Truth be told, Nelson and Julie studied many afternoons and solved an uncountable number of exercises. My brother stayed up many nights while I was sleeping on a sofa next to him. I don't even recall having a notebook for that class. He had pages and pages of solved problems before the exam.

Many years later, I found myself in graduate school with a grade of 30 out of 100 on a math exam. I had studied many nights, solved all the exercises, and reviewed all the homework.

“How did you do on the exam?” I asked my office mate.

“I got 95 out 100. The exam wasn’t hard,” he answered.

Without my knowing, Nelson and Julie had taught me something significant all those years ago. If I was going to become a hunter's apprentice, then I should learn to be beaten by math problems, to stand up, and to charge again. This insight hit me one afternoon when Sara was struggling to add 13+9. I am a hunter, and I must teach her to approach a math problem like a predator approaches a kill—without fear, hesitation, or defeatism. I had chased a math deer for months only to see it escape. I had felt the satisfaction of capturing a problem after a long pursuit, and I had felt the sadness of the one that got away. I could teach Sara and Anthony the lesson that I draw from Nelson and Julie; to stop being students and to instead become hunters. Hunters respect the prey, but they do not fear it. They are prepared to chase the problem during many moons and to learn from their kill.
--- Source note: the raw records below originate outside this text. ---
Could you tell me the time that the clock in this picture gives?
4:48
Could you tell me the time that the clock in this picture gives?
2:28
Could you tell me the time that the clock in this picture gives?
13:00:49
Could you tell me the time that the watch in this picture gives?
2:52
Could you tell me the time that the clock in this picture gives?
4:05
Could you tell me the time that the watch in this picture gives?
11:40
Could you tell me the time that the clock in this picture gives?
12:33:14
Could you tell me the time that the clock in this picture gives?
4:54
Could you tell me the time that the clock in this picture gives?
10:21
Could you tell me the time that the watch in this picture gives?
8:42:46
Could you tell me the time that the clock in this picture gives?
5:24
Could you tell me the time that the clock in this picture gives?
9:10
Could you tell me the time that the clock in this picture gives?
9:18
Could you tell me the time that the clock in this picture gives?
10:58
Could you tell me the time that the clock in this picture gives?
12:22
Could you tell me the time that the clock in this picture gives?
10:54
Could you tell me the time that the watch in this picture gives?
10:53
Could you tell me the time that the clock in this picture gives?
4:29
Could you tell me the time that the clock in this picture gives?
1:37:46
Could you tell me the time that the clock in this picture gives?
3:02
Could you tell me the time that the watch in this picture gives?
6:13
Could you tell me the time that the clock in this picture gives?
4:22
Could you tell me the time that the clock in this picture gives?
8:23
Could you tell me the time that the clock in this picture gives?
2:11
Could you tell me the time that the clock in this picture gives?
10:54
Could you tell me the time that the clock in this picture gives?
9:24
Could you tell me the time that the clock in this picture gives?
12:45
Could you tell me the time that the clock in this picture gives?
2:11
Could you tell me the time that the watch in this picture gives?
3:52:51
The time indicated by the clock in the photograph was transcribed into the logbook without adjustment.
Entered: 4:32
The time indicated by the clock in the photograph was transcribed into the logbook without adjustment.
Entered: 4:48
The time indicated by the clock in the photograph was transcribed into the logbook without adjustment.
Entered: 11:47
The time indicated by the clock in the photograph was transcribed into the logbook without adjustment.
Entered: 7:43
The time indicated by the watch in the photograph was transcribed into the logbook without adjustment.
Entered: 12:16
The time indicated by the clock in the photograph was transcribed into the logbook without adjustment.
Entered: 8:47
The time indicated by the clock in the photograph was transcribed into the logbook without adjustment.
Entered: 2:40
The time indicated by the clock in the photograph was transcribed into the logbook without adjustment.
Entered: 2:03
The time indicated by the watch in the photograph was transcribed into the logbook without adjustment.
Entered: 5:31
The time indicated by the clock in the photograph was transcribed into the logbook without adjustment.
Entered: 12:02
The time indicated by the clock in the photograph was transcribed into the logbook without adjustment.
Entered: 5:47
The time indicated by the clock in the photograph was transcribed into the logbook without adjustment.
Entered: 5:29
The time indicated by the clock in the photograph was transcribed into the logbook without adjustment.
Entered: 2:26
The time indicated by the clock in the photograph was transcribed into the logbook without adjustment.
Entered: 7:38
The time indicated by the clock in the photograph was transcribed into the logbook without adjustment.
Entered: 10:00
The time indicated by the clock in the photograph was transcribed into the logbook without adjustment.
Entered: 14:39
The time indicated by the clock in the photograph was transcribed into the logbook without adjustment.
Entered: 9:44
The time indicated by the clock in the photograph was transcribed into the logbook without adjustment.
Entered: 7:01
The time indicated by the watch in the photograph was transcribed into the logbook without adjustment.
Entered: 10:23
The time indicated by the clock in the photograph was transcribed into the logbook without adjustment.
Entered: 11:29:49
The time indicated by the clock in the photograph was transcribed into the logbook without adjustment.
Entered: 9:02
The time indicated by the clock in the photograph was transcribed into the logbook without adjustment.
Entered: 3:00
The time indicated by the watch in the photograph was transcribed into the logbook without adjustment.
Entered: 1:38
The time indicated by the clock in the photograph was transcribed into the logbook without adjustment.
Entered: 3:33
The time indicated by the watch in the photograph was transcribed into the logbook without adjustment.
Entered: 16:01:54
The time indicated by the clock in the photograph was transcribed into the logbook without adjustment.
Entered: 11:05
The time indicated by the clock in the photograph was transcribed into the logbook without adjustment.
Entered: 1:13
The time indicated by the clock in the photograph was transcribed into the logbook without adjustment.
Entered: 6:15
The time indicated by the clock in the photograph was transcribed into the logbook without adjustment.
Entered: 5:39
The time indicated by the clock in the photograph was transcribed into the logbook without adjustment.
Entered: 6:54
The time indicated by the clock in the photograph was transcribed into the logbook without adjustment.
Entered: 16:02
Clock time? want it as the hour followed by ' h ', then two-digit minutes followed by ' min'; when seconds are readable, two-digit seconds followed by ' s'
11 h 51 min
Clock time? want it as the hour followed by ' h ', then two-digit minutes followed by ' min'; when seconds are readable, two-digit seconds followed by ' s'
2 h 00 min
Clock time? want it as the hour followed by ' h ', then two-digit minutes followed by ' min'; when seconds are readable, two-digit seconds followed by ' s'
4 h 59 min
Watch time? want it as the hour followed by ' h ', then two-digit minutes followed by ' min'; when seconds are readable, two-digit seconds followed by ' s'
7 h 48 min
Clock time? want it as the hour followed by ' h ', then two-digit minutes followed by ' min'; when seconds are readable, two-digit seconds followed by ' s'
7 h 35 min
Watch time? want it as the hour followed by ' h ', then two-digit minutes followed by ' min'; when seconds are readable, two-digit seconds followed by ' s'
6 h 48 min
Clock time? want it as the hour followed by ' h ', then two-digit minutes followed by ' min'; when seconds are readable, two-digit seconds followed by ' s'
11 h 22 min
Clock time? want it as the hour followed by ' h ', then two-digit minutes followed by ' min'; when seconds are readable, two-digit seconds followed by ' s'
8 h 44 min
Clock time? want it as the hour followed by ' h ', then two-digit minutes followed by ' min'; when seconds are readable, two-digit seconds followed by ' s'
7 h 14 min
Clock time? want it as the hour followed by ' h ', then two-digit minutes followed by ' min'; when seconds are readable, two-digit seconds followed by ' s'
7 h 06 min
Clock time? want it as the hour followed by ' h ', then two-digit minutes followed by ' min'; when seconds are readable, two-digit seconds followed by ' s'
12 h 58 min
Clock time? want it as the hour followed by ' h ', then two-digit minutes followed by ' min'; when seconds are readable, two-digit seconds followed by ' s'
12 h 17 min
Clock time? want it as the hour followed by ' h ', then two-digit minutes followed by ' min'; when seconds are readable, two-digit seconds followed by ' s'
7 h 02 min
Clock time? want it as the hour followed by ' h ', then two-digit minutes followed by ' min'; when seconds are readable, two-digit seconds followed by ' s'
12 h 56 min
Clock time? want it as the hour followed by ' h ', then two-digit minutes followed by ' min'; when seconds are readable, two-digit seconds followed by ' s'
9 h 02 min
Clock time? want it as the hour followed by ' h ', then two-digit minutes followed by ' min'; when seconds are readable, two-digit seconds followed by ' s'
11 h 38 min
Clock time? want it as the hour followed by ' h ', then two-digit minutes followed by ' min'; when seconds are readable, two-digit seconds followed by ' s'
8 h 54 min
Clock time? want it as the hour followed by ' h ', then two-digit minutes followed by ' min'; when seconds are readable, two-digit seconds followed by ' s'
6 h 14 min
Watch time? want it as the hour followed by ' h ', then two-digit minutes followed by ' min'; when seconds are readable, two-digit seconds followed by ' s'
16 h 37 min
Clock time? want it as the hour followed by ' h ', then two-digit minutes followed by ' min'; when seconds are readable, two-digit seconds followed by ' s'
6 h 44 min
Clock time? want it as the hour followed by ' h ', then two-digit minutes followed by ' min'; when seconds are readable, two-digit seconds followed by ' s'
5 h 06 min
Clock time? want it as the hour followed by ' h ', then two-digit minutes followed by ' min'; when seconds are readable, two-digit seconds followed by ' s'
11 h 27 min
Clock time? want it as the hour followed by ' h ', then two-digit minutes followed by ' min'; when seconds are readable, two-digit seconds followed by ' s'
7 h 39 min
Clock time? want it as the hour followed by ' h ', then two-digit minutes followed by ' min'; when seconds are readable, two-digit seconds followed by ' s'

A lot of people do not approach math in this way because they are afraid mathematics will fight back. They are right. Math kicks and bites. We all feel frustrated with it. The biggest Tyrannosaurus Rex in my field said once “I felt clumsy, even oafish, wandering painfully up an arduous track, like a dumb ox faced with an amorphous mountain of things I had to learn (so I was assured) things I felt incapable of understanding the essentials or following through to the end.” (see [1]) However, we should learn to persevere despite that. Nelson and Julie showed me that, so I could teach it to Anthony and Sara

After a while, I stopped tutoring Sara, as our schedules conflicted and her parents start debating which foreign language she should learn instead. Anthony began an after-school program and soccer practice during the weekends. I did not take more students and instead focused on my mathematical research. Years later I learned that both Anthony and Sara are pursuing careers in arts and acting. However, I hope to have had a contribution to their education. I hope that they learned to acknowledge the difficulty of a math problem without being afraid. To deal with frustration. To pursue with perseverance. To be a tiger never afraid of the deer.

REFERENCE

[1] Alexander Grothendieck, Récoltes et semailles: Réflexions et témoignages sur un passé de mathématicien. 2.2 L'importance d'être seul. 1986.